What better way can you invite criticism than to not only fail on your part in reaching your own goals, but to have that which you cast aside aid in achieving the goals of another group against which you compete? I struggle to think of a more profound scenario to bring down righteous indignation.
Unfortunately, that is where the Pittsburgh Steelers find themselves, though it would be a much different story had that not failed on their own. In a season filled with so much drama, one storyline in particular has attracted a certain segment, that being the saga of James Harrison and how it came to be that he was chasing down Blake Bortles not for Pittsburgh, but for the New England Patriots.
Now the Steelers are already working on signing players to Reserve/Future contracts and preparing for free agency and the draft while Harrison is with Tom Brady in preparation for, he hopes, winning the third ring of his NFL career.
We will never know the full story, as there will inevitably be a mixture of half-truths coming from both sides of the equation. Harrison feels as though he was promised playing time that he did not receive, and even into the season he was manipulated into believing that he would play, only to not see the field.
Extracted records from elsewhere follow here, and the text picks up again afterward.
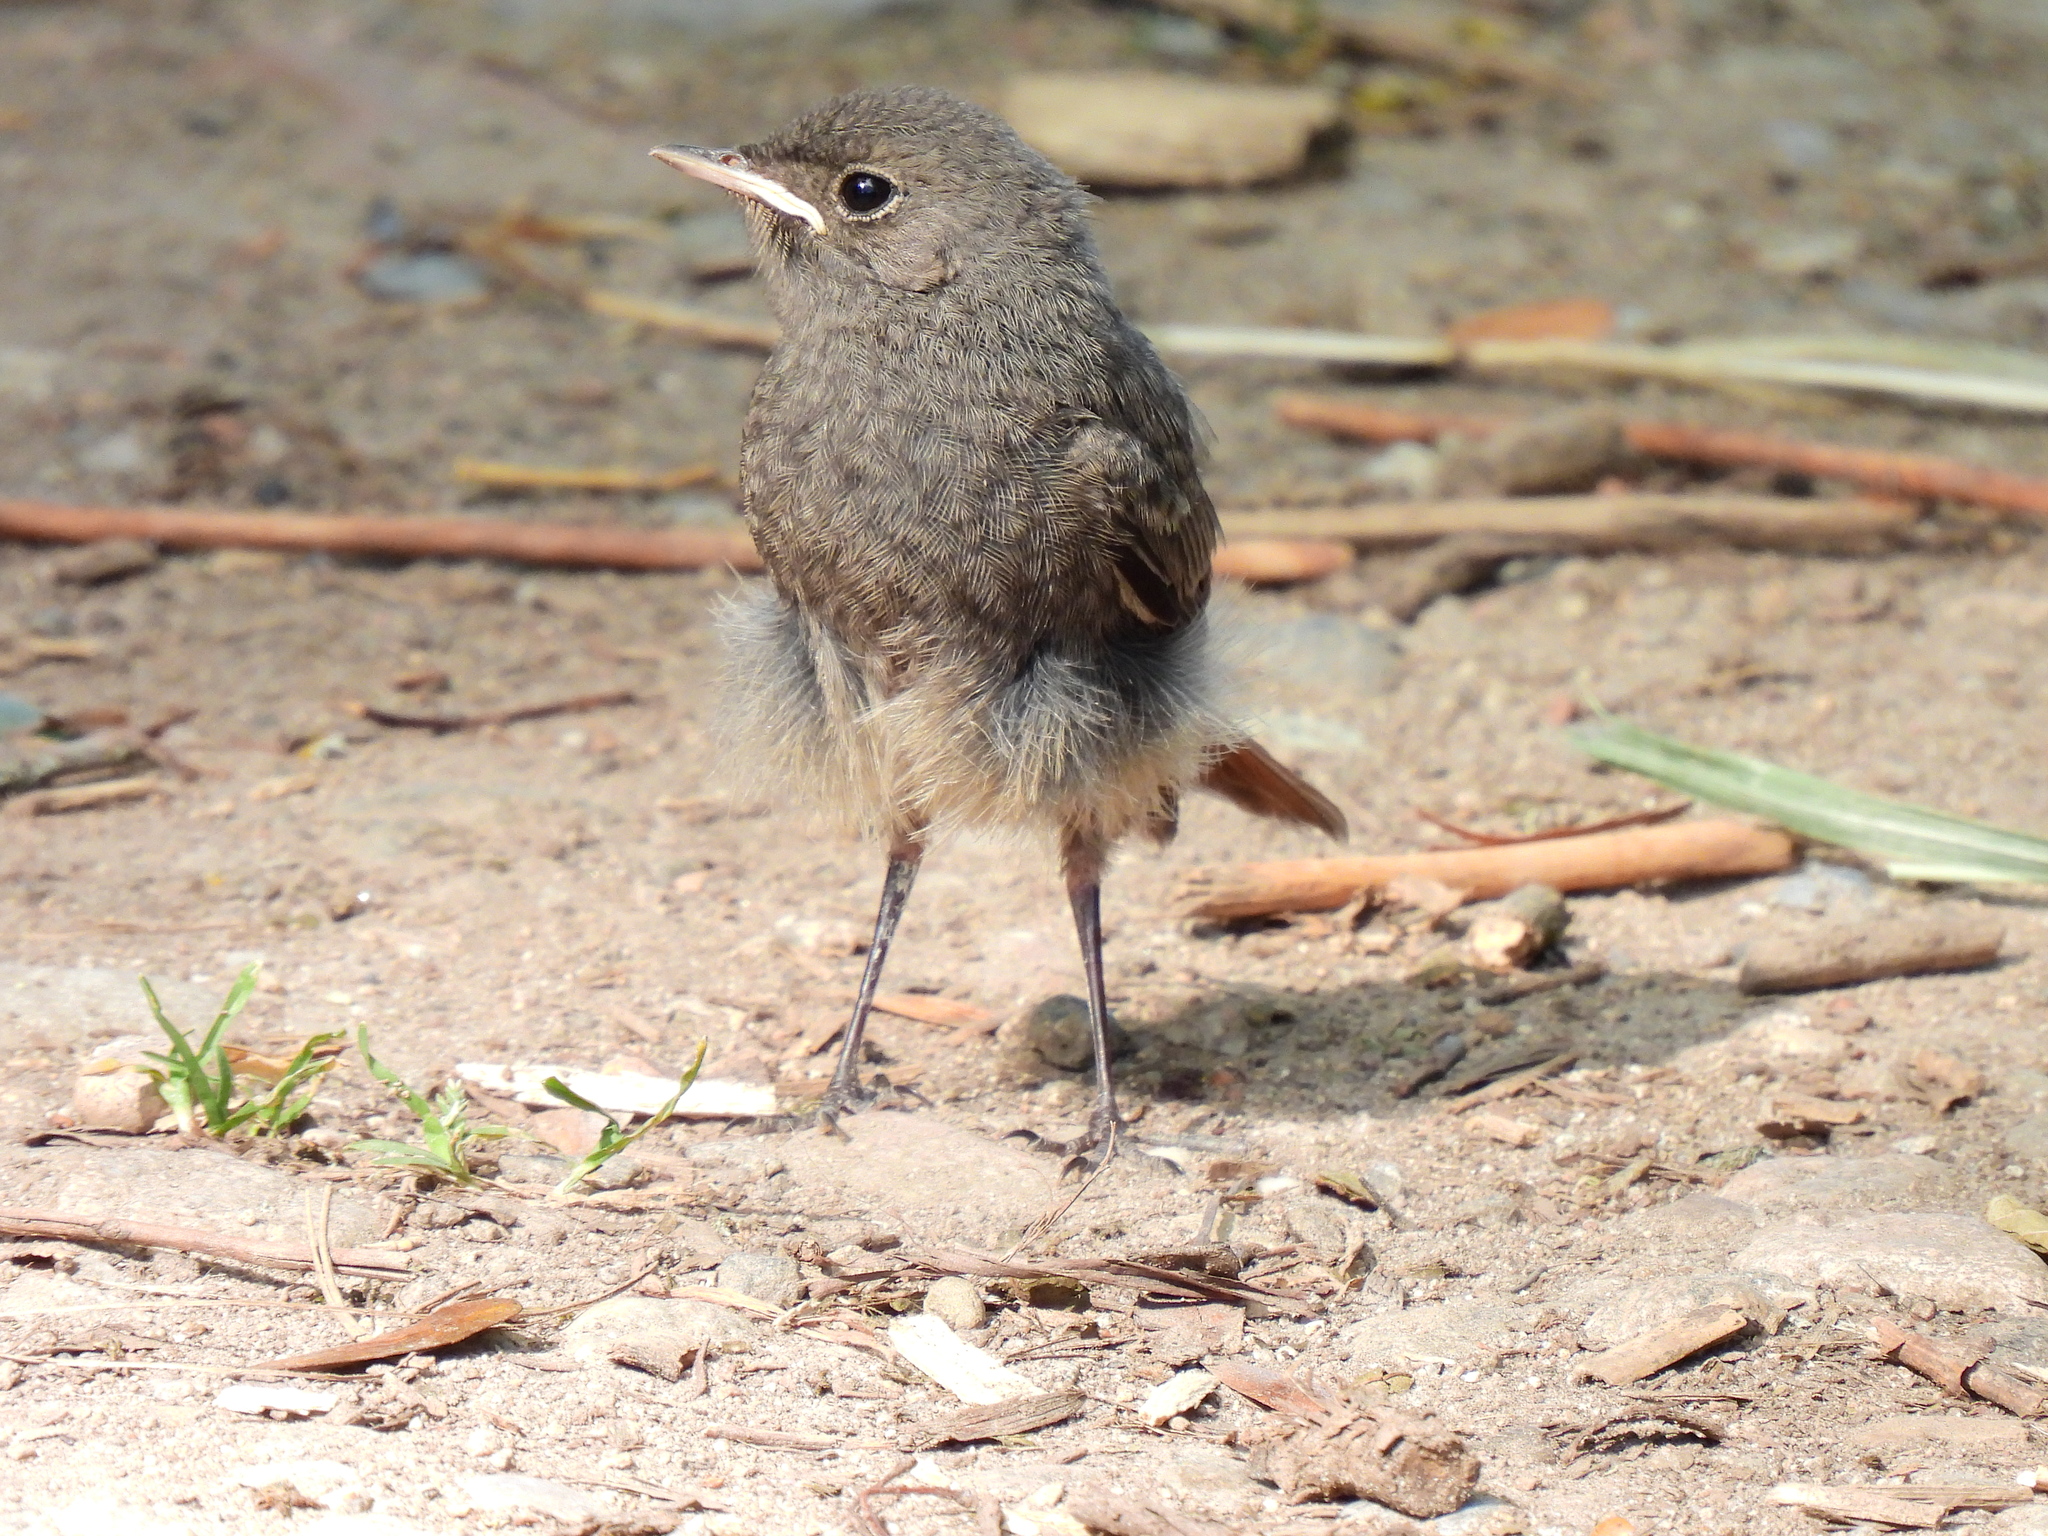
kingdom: Animalia
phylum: Chordata
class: Aves
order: Passeriformes
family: Muscicapidae
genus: Phoenicurus
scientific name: Phoenicurus ochruros
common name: Black redstart
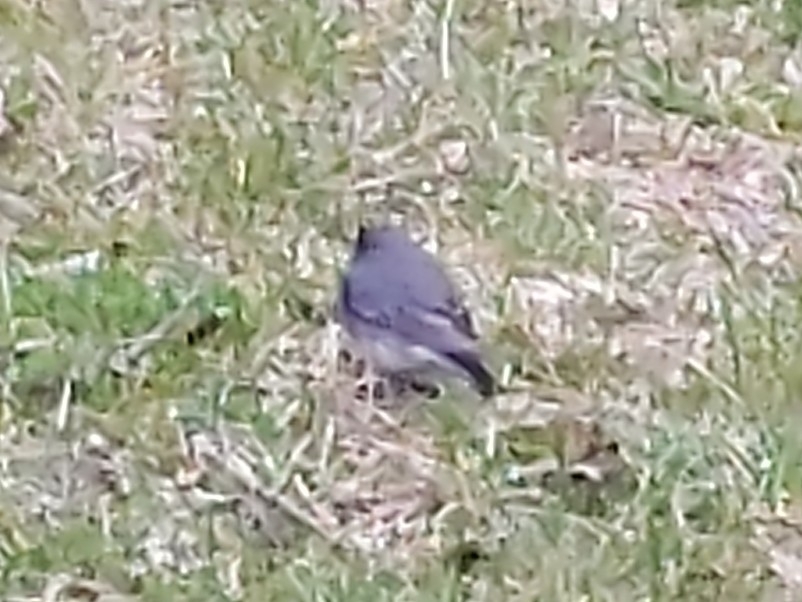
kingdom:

According to other reports, this knowledge, coupled with his repeated requests to be released, led to him becoming an insubordinate, either not attending meetings or falling asleep in meetings and generally not being a participant in the position group.
Bud Dupree was among those who had the harshest words for him, but they have often fallen on deaf ears simply because Dupree is not very well-respected by many fans based on his performance.
Harrison clearly did not return to Pittsburgh believing that he would spend the vast majority of his time sitting on the sidelines. Many fault the Steelers for the way in which they handled him. Many continue to fault Harrison for the way that they handled himself.
But as we sit at the eve of Harrison playing in a Super Bowl with the Patriots, and the Steelers sit at home preparing to watch along with everybody else after being eliminated by the team that New England just eliminated, the focus has come not on how things ended, but how they began.
With the drafting and development of T.J. Watt, who was used frequently for his coverage ability, Harrison was receiving very little playing time, but most tend to be of the belief that he should have been seeing playing time.
The 39-year-old has seen more than twice the amount of playing time in three games with the Patriots than he did in 14 games with the Steelers. And he even saw some snaps on special teams, which was a frequently-cited reason for his being inactive at times—cited, in full disclosure, by myself.
There is certainly room for criticism on the part of the Steelers for the way that their relationship with Harrison soured. There is plenty of room for criticism on the part of Harrison for the way that he conducted himself. Why did it end up this way? We may never have a complete picture. We can only witness the aftermath.